A vessel does not have a duty to supervise and inspect in order to discover hazardous conditions that develop within cargo operations assigned to the stevedore unless such a duty is imposed by contract, positive law, or custom. Scindia, 451 U.S. at 172, 101 S.Ct. at 1624-25.

A latent hazard is defined to be a hazard that is not known to the stevedore and that would be neither obvious to nor anticipated by a skilled stevedore in the competent performance of its work. Howlett v. Birkdale Shipping Co.. S.A., 512 U.S. 92, 105-06, 114 S.Ct. 2057, 2067, 129 L.Ed.2d 78 (1994). If a hazardous condition is obvious when the stevedore assumes control of the cargo operation, the vessel has no duty to warn the individual longshoremen, even if the condition is not obvious to the longshoremen. Bjaranson v. Botelho Shipping Corp. Manila, 873 F.2d 1204, 1209 n. 7 (9th Cir.1989) (the lack of handholds and handrails on a ladder was obvious in daylight when the stevedore assumed control, even though the longshoreman could not see the ladder design at night).

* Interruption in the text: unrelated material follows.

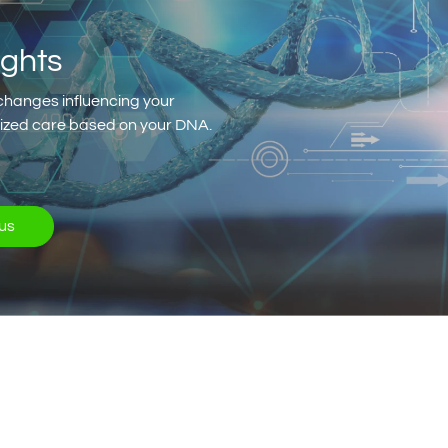
ights
changes influencing your
alized care based on your DNA.
us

The burden of proving actionable negligence under these standards is on the longshoreman. Id. at 1208. In admiralty, whether an “obvious” hazard presents an unreasonably dangerous condition to experienced longshoremen exercising reasonable care is usually a question for the trier of fact. Thomas v. Newton Int’l Enters., 42 F.3d 1266, 1269 (9th Cir.1994).

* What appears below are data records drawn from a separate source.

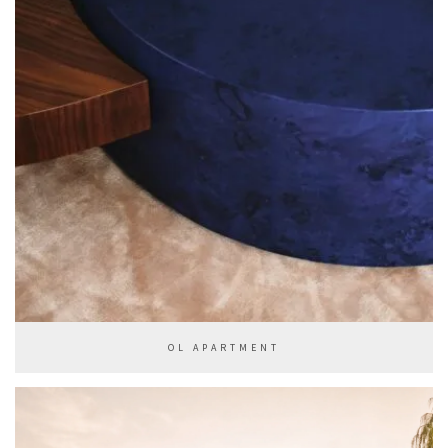
OL APARTMENT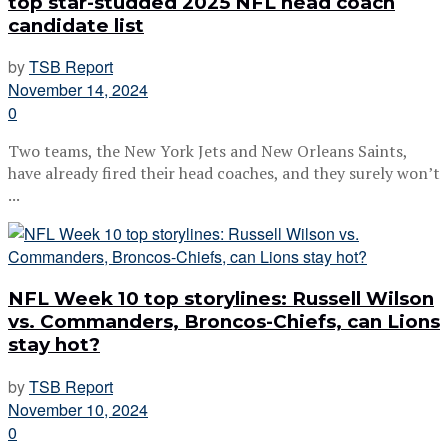
top star-studded 2025 NFL head coach
candidate list
by
TSB Report
November 14, 2024
0
Two teams, the New York Jets and New Orleans Saints,
have already fired their head coaches, and they surely won’t
...
NFL Week 10 top storylines: Russell Wilson
vs. Commanders, Broncos-Chiefs, can Lions
stay hot?
by
TSB Report
November 10, 2024
0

There are genuine issues of material fact that preclude the grant of summary judgment to either party. Larsen and Villanueva both state that they did not lower the metal grating into a horizontal position. They both state or imply that the workers under them control, the crew in the ease of Villanueva and the longshoremen in the case of Larsen, did not lower the metal grating. Villanueva contends that a longshoreman lowered the metal grating; Larsen implies that a crew member lowered the metal grating, possibly before the vessel was turned over to the stevedore. Villanueva states that the metal grating was in an upright position when the vessel arrived in Portland. Larsen states he did not notice the metal grating in an upright position, and that if he had noticed it in an upright position, he would have reported the hazard to the vessel and asked for its correction. Velissaratos states that the metal grating has never been welded. Larsen states that the metal grating has a defective weld which allowed it to slide out of place. In short, there are factual issues as to the position of the metal grating when the M/V SEABRAND arrived in Portland and was turned over to the stevedore, the identity of the person who put the metal grating in a horizontal position; and the condition of the metal grating. These issues must be decided by the trier of fact, which also must determine whether the vessel breached any of the duties it owed to Gonnuscio. The *531motions for summary judgment filed by both parties are denied.

CONCLUSION

Gonnuscio’s motion for summary judgment (#41) is denied. Seabrand’s cross-motion for summary judgment (#47) is denied. Gonnuscio’s motions to strike the statement of Villanueva and the declarations of Vazeos and Velissaratos are denied.